(Dataset entries)
______________________________

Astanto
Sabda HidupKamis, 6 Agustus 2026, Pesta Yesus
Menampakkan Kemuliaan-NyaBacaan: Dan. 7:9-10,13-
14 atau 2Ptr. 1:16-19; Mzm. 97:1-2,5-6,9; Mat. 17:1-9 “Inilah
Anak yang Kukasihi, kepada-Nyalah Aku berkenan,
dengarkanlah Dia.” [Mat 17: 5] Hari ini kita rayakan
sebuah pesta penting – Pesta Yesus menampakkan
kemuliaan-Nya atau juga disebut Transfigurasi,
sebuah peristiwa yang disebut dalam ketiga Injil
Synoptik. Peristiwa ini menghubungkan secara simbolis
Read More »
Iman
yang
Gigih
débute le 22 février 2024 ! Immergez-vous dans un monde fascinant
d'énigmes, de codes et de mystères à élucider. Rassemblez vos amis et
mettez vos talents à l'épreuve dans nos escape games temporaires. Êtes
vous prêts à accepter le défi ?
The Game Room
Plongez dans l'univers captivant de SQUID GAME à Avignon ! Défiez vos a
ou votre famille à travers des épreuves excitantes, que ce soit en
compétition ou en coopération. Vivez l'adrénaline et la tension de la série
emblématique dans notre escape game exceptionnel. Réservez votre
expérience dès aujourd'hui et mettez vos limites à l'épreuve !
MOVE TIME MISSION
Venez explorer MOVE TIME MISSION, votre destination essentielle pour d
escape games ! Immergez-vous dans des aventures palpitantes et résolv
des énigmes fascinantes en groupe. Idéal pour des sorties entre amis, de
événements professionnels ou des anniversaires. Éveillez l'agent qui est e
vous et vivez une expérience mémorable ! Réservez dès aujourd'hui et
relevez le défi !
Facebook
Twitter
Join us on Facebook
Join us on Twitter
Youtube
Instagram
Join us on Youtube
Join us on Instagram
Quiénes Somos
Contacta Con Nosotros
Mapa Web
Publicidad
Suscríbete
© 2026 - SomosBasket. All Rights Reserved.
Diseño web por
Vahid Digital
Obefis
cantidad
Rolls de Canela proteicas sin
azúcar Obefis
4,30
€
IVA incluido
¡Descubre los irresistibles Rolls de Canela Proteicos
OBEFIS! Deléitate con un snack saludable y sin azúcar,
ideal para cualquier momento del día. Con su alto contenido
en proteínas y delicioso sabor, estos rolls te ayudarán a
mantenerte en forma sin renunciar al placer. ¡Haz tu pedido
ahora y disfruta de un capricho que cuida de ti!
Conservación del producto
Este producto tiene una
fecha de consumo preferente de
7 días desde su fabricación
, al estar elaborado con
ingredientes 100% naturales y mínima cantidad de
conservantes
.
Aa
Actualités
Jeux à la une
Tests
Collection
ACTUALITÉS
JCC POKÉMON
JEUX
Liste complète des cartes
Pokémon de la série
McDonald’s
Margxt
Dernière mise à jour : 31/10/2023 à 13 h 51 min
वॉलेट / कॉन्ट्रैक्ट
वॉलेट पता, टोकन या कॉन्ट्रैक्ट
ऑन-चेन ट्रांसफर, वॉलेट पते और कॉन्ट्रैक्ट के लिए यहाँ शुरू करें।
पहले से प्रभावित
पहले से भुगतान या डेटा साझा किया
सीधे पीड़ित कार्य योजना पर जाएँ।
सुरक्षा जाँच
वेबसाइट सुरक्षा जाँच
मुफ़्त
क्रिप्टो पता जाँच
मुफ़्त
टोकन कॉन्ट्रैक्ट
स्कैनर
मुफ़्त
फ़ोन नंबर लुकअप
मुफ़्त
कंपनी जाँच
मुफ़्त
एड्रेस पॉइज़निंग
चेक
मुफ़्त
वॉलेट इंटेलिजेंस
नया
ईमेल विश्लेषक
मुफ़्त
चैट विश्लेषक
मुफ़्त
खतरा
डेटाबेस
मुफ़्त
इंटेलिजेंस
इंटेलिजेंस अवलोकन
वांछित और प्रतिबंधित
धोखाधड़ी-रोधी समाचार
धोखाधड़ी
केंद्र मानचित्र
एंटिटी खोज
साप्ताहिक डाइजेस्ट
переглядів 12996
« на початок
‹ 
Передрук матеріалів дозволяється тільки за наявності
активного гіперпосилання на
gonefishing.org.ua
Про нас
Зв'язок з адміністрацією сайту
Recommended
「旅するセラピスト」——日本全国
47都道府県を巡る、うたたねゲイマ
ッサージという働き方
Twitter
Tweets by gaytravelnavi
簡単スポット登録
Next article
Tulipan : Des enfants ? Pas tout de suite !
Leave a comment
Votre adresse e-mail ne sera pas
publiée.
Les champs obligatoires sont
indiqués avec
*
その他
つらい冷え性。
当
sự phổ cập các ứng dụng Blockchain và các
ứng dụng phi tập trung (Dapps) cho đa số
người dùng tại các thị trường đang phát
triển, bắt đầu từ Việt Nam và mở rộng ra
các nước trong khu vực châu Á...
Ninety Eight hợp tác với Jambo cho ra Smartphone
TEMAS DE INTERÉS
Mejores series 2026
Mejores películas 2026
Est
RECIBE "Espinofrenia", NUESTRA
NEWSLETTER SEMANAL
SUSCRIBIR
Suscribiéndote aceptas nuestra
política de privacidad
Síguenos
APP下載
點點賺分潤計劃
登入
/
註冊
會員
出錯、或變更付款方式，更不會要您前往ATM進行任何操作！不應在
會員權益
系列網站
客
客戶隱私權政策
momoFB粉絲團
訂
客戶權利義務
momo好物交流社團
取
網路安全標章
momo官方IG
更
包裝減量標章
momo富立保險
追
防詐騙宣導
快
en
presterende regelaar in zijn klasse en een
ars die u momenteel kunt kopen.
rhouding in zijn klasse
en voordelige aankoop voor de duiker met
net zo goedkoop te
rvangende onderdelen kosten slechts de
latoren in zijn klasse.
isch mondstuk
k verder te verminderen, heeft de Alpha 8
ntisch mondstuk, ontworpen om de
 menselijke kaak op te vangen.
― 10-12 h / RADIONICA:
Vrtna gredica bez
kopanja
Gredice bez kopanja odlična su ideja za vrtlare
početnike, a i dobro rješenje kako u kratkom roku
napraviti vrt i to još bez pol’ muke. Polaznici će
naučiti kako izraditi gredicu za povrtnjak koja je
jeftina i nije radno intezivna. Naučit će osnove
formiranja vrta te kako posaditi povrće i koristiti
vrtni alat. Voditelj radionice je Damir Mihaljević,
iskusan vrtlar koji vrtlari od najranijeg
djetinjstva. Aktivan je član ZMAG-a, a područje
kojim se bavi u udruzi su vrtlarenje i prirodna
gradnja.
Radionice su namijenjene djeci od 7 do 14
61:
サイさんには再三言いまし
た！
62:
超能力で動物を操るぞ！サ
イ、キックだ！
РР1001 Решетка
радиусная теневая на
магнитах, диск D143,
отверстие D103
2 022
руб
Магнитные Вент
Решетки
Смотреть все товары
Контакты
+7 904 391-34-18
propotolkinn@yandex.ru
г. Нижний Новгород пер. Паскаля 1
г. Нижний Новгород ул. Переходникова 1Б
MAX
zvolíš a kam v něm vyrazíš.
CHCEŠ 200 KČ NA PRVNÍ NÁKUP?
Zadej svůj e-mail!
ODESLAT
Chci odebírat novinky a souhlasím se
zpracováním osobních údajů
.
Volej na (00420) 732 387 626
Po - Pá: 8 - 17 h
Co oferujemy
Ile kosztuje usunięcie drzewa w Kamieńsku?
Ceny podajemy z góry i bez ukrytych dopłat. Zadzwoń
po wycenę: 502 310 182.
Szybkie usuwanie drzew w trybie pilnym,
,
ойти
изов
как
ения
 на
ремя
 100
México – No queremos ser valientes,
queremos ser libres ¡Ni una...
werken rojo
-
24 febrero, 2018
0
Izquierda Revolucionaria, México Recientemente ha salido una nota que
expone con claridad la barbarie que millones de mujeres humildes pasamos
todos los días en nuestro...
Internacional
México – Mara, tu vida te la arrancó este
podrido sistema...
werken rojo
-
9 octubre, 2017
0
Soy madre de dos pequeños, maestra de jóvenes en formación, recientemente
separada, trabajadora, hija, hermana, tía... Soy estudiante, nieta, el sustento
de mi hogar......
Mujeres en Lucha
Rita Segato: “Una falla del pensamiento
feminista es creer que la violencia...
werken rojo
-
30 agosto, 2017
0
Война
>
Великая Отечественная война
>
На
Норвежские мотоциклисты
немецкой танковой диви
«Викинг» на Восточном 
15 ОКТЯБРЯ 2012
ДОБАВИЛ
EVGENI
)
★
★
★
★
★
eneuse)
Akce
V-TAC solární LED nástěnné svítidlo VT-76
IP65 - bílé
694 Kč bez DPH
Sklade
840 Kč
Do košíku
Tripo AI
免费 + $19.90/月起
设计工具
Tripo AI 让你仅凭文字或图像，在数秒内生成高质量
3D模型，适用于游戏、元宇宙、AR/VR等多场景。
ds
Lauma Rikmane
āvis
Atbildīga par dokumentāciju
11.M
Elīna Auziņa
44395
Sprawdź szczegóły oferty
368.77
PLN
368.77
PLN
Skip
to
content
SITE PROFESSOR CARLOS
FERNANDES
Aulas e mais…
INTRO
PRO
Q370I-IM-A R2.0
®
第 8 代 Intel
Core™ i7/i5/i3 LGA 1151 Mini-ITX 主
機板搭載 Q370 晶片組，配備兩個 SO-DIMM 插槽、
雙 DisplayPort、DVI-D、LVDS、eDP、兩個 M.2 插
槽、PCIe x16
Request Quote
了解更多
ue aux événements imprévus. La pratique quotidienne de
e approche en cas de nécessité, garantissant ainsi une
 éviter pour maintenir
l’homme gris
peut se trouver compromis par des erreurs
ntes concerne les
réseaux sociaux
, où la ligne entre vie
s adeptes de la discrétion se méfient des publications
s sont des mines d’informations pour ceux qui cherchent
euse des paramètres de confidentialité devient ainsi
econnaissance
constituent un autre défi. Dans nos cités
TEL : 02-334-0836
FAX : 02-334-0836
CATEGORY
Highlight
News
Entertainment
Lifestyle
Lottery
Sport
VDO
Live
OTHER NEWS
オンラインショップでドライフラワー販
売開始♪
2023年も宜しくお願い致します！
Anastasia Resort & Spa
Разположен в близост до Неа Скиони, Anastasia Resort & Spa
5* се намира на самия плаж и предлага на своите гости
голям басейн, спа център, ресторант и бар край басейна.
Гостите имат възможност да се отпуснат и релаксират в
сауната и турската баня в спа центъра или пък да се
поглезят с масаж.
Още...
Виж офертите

______________________________

What is expected
Beginning at the top of the records above, transcribe each line exactly up to and including the line that holds "sebuah pesta penting".

The completed task
Astanto
Sabda HidupKamis, 6 Agustus 2026, Pesta Yesus
Menampakkan Kemuliaan-NyaBacaan: Dan. 7:9-10,13-
14 atau 2Ptr. 1:16-19; Mzm. 97:1-2,5-6,9; Mat. 17:1-9 “Inilah
Anak yang Kukasihi, kepada-Nyalah Aku berkenan,
dengarkanlah Dia.” [Mat 17: 5] Hari ini kita rayakan
sebuah pesta penting – Pesta Yesus menampakkan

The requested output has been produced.